_Assignment:_
Count the lines in the listing below that contain the string "then". Reply with that number alone.

Top of Record excerpts

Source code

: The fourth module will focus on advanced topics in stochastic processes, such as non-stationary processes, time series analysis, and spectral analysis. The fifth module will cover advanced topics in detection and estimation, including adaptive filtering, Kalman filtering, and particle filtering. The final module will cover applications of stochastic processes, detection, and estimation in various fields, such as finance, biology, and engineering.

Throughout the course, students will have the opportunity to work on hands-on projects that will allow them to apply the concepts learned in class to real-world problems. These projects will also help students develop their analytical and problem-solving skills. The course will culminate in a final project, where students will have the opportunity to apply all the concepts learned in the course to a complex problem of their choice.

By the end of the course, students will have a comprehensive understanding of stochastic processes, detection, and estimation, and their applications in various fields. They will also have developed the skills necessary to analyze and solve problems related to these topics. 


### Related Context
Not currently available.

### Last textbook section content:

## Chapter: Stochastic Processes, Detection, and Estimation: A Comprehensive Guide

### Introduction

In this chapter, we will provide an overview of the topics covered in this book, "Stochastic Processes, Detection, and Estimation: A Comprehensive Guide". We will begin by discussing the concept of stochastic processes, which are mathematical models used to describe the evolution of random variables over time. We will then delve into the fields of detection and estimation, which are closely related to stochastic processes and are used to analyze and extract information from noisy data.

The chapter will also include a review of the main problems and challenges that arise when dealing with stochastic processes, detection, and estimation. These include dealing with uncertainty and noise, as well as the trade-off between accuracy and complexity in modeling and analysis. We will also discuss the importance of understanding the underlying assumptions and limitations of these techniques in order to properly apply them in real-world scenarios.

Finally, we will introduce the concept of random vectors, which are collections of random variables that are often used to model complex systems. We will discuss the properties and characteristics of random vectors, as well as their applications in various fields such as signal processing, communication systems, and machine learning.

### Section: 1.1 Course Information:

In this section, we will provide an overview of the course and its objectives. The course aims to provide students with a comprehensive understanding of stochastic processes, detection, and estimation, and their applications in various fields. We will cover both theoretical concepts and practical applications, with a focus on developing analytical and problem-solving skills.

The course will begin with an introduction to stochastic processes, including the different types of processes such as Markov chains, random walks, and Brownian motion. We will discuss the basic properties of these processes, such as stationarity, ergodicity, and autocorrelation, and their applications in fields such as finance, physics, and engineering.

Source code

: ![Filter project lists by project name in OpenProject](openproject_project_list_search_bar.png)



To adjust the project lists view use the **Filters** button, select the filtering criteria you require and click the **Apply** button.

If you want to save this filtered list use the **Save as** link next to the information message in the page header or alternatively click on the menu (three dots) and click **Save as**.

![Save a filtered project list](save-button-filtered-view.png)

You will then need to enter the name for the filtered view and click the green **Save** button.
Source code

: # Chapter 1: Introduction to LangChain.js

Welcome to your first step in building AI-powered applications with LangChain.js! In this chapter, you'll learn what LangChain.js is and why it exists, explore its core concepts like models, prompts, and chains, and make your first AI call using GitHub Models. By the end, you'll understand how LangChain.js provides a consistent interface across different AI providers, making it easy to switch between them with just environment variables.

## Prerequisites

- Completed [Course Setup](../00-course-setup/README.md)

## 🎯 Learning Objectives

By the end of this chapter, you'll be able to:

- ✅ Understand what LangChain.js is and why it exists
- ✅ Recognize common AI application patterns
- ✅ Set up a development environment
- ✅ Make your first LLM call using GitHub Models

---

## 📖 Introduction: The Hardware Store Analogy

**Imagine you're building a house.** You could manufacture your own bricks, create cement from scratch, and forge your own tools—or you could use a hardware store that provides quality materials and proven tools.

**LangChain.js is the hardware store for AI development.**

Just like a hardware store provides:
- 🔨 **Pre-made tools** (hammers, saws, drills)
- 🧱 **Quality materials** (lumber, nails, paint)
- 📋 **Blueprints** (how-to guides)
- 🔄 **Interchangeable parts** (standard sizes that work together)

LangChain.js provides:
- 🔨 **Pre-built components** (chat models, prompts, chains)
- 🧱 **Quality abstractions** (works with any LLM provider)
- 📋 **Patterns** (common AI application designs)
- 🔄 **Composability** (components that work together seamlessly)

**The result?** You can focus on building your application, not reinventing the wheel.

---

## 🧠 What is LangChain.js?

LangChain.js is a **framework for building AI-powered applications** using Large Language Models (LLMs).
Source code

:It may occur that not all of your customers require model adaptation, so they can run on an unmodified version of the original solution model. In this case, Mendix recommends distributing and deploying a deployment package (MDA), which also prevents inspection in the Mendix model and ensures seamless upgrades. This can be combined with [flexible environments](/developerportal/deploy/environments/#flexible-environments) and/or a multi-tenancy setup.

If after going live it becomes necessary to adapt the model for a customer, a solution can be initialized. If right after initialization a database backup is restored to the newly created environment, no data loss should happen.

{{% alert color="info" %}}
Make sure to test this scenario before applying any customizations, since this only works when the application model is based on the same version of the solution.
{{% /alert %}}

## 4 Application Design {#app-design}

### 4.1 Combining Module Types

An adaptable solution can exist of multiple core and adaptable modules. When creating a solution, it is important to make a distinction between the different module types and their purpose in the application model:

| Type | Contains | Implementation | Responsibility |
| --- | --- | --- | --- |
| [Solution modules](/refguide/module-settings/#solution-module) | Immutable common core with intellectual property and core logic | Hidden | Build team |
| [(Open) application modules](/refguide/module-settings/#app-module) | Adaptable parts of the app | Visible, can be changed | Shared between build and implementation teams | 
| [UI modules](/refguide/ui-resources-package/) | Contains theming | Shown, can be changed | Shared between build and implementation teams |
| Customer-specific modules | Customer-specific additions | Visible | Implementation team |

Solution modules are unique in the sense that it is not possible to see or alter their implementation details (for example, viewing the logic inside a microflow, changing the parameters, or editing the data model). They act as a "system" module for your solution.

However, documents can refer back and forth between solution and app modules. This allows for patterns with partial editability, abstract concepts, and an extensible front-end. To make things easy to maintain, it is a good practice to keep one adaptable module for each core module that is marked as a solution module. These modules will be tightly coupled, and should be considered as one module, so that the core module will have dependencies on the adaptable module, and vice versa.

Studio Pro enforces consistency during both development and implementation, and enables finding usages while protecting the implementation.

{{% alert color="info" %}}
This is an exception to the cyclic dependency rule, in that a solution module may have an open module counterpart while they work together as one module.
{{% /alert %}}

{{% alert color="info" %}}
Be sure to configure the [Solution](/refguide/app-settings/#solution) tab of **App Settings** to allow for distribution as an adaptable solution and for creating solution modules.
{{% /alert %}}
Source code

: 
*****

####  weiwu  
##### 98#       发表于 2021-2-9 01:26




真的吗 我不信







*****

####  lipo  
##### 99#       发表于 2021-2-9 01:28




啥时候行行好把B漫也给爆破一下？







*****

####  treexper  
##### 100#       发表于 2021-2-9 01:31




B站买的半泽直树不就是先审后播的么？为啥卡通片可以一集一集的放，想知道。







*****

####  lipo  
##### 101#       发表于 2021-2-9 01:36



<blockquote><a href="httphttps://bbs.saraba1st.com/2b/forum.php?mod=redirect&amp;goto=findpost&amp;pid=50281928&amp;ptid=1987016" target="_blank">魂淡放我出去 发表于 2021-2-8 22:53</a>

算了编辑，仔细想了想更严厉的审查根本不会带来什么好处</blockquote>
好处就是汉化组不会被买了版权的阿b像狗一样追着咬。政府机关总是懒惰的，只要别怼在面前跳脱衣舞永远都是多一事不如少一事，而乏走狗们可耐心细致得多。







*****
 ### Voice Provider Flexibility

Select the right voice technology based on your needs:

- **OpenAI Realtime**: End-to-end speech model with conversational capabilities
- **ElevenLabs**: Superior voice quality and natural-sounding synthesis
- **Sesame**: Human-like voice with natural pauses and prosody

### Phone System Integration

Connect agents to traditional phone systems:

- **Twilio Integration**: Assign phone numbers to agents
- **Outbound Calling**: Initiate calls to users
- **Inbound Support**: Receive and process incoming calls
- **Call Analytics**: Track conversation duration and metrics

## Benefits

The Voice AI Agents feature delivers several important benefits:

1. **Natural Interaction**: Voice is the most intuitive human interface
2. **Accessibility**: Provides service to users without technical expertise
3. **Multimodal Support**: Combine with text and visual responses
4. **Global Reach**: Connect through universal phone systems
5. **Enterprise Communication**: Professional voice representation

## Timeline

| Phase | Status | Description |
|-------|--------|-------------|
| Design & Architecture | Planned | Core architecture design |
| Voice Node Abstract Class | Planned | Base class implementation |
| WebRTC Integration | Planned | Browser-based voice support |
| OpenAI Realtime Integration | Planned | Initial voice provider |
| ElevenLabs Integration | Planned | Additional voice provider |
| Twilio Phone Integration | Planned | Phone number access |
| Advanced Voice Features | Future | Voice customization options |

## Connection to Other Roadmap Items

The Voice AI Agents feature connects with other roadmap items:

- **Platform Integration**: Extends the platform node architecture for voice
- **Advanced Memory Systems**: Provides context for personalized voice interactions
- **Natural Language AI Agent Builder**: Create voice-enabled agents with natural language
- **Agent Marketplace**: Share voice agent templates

Bottom of Record excerpts

_Task output:_
2